Task statement -
Answer these questions about the Glenn Plaskin profile below:
1. Which three TV programs are listed among his appearances?
2. For how many years does the interview answer say its speaker attended a conservatory of music?
3. At which conservatory was that speaker finishing a Doctoral Degree at age 25?

Veteran journalist and celebrity interviewer Glenn Plaskin is the bestselling author of Horowitz: The Biography of Vladimir Horowitz; Turning Point: Pivotal Moments in the Lives of America’s Celebrities; KATIE: Up and Down The Hall: The True Story of How One Dog Turned Four Neighbors into a Family, plus a great variety of ghostwritten projects. He is known for his in-depth interviews and human development stories, landing exclusives with film stars, politicians, TV personalities, business executives, and media figures. His profiles and syndicated columns have appeared in the New York Times, the Daily News, San Francisco Chronicle, Los Angeles Times, Chicago Tribune, Family Circle, US Weekly, Ladies Home Journal, Cosmopolitan, W, and Playboy.His interview subjects have included such figures as Meryl Streep, Al Pacino, Katharine Hepburn, Nancy Reagan, Bill Gates, Calvin Klein, Senator Edward Kennedy, Audrey Hepburn, and hundreds of others. His TV appearances include The Today Show, Oprah, and Larry King Live. Learn more at www.glennplaskin.com.

Tell us about your publishing journey. How did you begin writing, and how did you break into the industry? When did you know you could make a career out of it?

I never went to journalism school and have absolutely no formal training. I actually was a classical musician and went to a conservatory of music for 9 years, studying to become a concert pianist. But when I was 25, finishing a Doctoral Degree at the Peabody Conservatory, I realized that I didn’t want to spend the rest of my life in a practice room or teaching others how to play the piano.

Data excerpt -

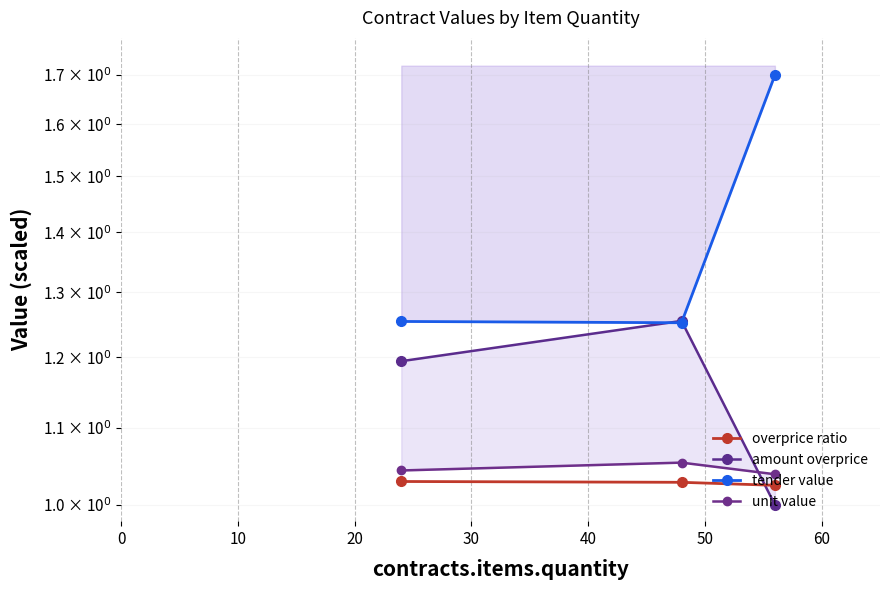

How many lines are shown in the chart?

4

Output below -
1. The Today Show, Oprah, and Larry King Live
2. 9 years
3. The Peabody Conservatory